Sean Ochinko grew up playing baseball. His love for baseball led him to become varsity catcher for Marjory Stoneman Douglas High School in Parkland, Florida, from 2002-2006. Ochinko always felt safe while attending Douglas High. He never imagined the national tragedy that would happen only 12 years after he graduated.
On February 14, 2018, a gunman killed 15 students and 2 faculty members at Douglas High. This tragedy came as a shock to the entire nation.
“My mom and my dad were shocked because it was in a community we had lived in for so long, and that area was such a big part of our life and part of my development growing up as a kid and becoming a man,” said Ochinko.
Ochinko was in the batting cages at an early LSU baseball practice when he received an unexpected phone call from Anthony Rizzo, one of his former teammates at Douglas High. Rizzo told Ochinko the tragic news about their former high school. Ochinko called a long-time childhood friend who now teaches at Douglas High to make sure he was okay. Physically, he was alright, but mentally, he was not. The gunman had shot and killed a student he was very close with.
Assistant football coach, Aaron Feis, met an equally tragic fate after he lunged his body in front of a group of students just before the gunman opened fire. The bullets from the gunman’s automatic assault rifle hit Feist, killing him instantly. Feis gave up his life to save the lives of multiple students.
“He [Feis] used to have a golf cart that he would drive my grandparents and my parents in from the parking lot down to the [baseball] field. So I knew Coach Feis really well. He was a really great guy,” said Ochinko.

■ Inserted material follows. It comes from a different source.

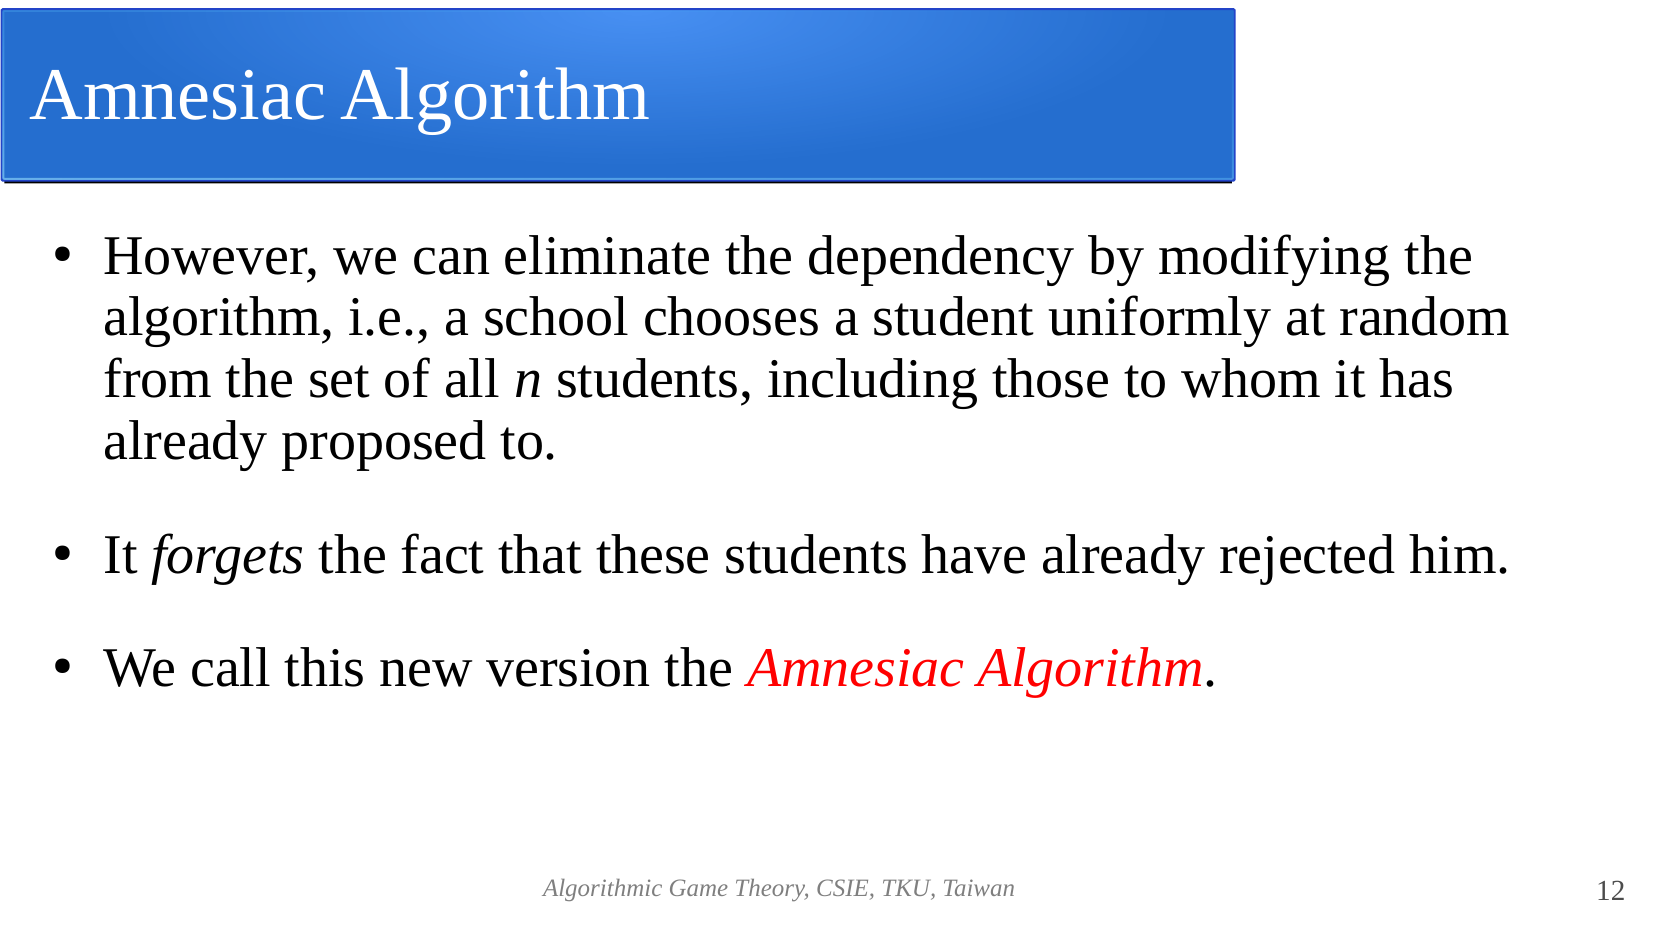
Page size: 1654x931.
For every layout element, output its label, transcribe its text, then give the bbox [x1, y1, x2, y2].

title Amnesiac Algorithm [29, 17, 1138, 172]
list However, we can eliminate the dependency by modifying the algorithm, i.e., a school chooses a student uniformly at random from the set of all n students, including those to whom it has already proposed to. It forgets the fact that these students have already rejected him. We call this new version the Amnesiac Algorithm. [35, 224, 1524, 764]
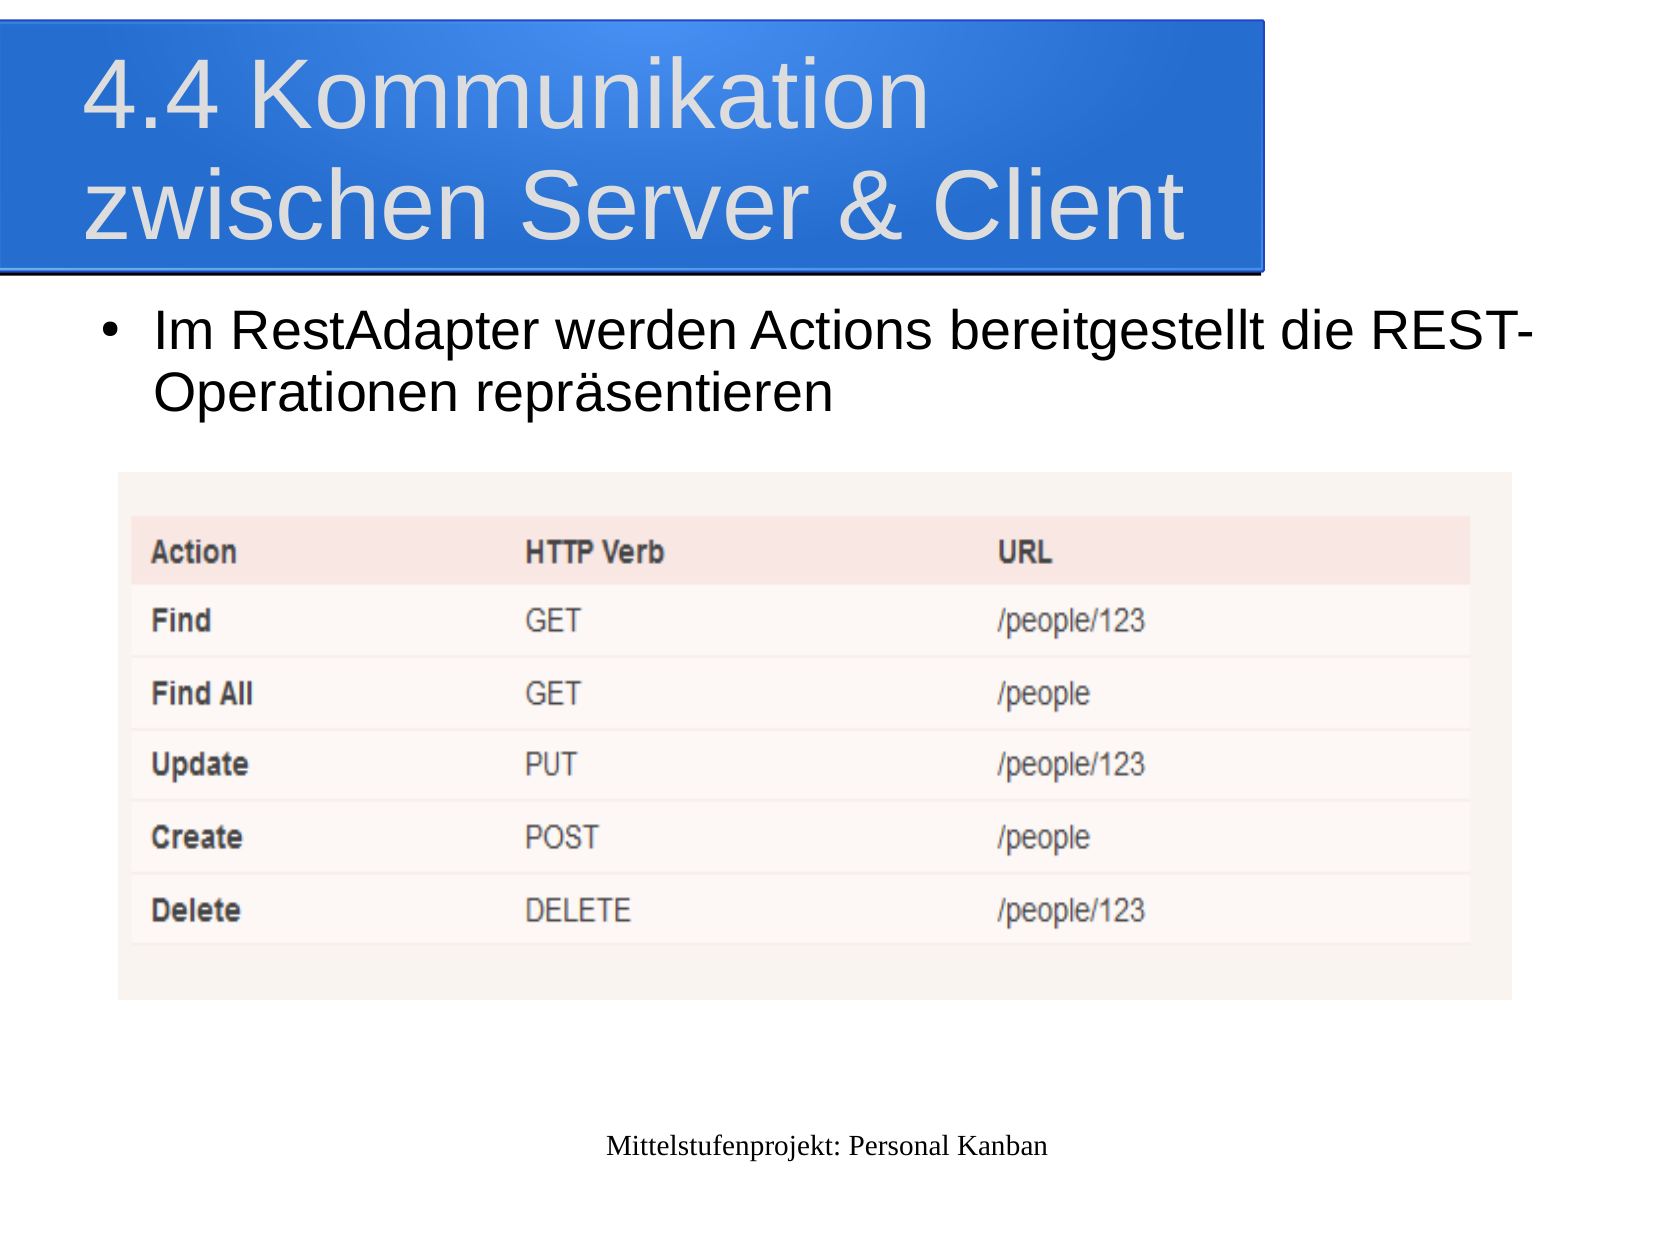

Coach Feist was even there when Ochinko signed to come to LSU his senior year of high school. Ochinko wrote the initials of Coach Feist and Marjory Stoneman Douglas High School on his LSU baseball cap. He wants to remember Aaron Feis’s bravery and also never to take each day for granted.
Ochinko says Douglas High School has already started operations to begin tearing down the buildings where students and faculty members were shot. The buildings are being torn down so that students don’t have to sit in the same seats where they lost people they love and relive the memories from February 14, 2018.
“It’s something that is going to take some time for people to be able to start to feel better and bring the community together, but it’ll never be forgotten,” said Ochinko.
Ochinko plans to return to Douglas High this summer or fall, during the LSU baseball off-season, to visit the teachers he was close with and see how they are doing. Ochinko hopes that this tragedy will not make people see Parkland, Florida, or Marjory Stoneman Douglas High School as a dangerous place.